Franchising makes it more complicated for international companies to close Russian locations.
Contracts can only be terminated if one of the parties violates the terms, an expert told Insider.
While many western companies were able to halt business in Russia almost immediately after saying they would, for others, it has been more complex.
Rather than owning and operating their own stores in Russia, many fast-food chains franchise out their brand to other third-party operators.
This means that they enter into a long-term agreement that permits a third party to use their brand. While they will give franchisees guidance and support to ensure the quality meets their own criteria, once they enter into this agreement, they won't have full control over these locations.
McDonald's was the first major US fast-food chain to pull out of Russia on March 8, and other big chains quickly followed suit. However, some of the 100 franchise-operated Russian locations are still open, McDonald's confirmed to Ria Novosti.
Papa John's has faced a similar problem of a franchisee that doesn't want to close. Christopher Wynne, an American from Colorado, owns a company that operates 190 Papa John's locations in Russia, The New York Times reported.
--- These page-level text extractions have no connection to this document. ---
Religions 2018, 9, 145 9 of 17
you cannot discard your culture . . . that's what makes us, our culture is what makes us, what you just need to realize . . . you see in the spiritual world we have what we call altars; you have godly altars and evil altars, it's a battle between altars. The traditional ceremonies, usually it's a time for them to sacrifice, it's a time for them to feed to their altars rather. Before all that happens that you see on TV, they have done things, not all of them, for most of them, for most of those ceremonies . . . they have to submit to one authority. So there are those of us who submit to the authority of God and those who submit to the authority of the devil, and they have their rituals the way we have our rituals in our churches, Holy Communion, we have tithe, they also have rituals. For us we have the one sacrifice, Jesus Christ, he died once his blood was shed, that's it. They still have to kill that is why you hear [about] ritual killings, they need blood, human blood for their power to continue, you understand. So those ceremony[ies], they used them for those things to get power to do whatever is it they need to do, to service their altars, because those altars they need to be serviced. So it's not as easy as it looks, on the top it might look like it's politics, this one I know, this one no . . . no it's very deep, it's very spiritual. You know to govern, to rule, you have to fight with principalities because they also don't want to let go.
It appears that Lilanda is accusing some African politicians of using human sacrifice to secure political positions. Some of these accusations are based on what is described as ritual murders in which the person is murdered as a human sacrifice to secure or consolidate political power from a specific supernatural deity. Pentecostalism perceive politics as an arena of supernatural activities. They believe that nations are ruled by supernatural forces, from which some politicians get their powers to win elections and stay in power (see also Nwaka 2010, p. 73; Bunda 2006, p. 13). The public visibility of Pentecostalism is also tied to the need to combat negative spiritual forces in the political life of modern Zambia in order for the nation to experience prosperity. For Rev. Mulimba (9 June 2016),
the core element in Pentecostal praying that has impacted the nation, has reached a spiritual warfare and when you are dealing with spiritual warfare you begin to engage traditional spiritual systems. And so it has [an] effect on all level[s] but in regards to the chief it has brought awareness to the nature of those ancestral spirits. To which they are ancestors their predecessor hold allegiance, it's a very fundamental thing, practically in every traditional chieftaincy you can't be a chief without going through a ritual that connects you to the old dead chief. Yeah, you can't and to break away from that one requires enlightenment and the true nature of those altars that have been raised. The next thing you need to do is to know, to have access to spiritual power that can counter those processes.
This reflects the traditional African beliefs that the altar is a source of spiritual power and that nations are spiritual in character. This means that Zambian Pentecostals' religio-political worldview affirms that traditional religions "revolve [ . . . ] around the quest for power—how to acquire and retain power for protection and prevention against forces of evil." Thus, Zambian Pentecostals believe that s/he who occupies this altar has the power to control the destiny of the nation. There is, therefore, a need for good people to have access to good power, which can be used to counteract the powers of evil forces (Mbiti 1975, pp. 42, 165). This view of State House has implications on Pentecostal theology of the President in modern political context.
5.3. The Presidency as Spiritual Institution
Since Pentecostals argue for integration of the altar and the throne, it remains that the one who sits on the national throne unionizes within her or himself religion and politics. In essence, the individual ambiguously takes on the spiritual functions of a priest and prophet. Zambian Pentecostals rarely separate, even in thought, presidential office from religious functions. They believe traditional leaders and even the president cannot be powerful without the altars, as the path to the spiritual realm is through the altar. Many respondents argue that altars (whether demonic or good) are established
The companies are speaking out to distance themselves from franchisees still operating in Russia.
"We at Papa Johns took swift action to cease any and all corporate operations in Russia including withdrawing any form of corporate support for the restaurants there. We do not own any assets or have any employees in Russia. We also are not deriving any income from Russia at this point. That being said, we cannot unilaterally cause the independent franchisees that operate there to stop operations," Papa John's told Insider. "We hope for a fast arrival of a peaceful outcome. Until that happens, we will not be operating in Russia as a company."
The president of Burger King's parent company Restaurant Brands International was similarly upfront about the limitations of a franchise agreement in a letter to employees this week.
"Would we like to suspend all Burger King operations immediately in Russia? Yes. Are we able to enforce a suspension of operations today? No," he said, wrote, explaining that a "complicated legal process" prevents it from forcing franchisees to halt business.
"There are no legal clauses that allow us to unilaterally change the contract or allow any one of the partners to simply walk away or overturn the entire agreement," he said. "Any current attempt to enforce our contract would ultimately require the support of Russian authorities on the ground and we know that will not practically happen anytime soon."
Robert Lands, a lawyer at Howard Kenney who focuses on intellectual property law, said it's not easy for brands to duck out of these agreements.
"They can't just rip up a franchisee agreement as the franchisee hasn't done anything wrong, it's the government that is the issue," he told Insider.
Only if a franchisee is acting in a way that harms the brand then they would have a right to terminate the contract, he said.
"But, if they are not doing anything other than being in Russia then you don't have a right to terminate the contract so you would have to wait until it comes up for renewal, and not renew it, or negotiate an exit," he said.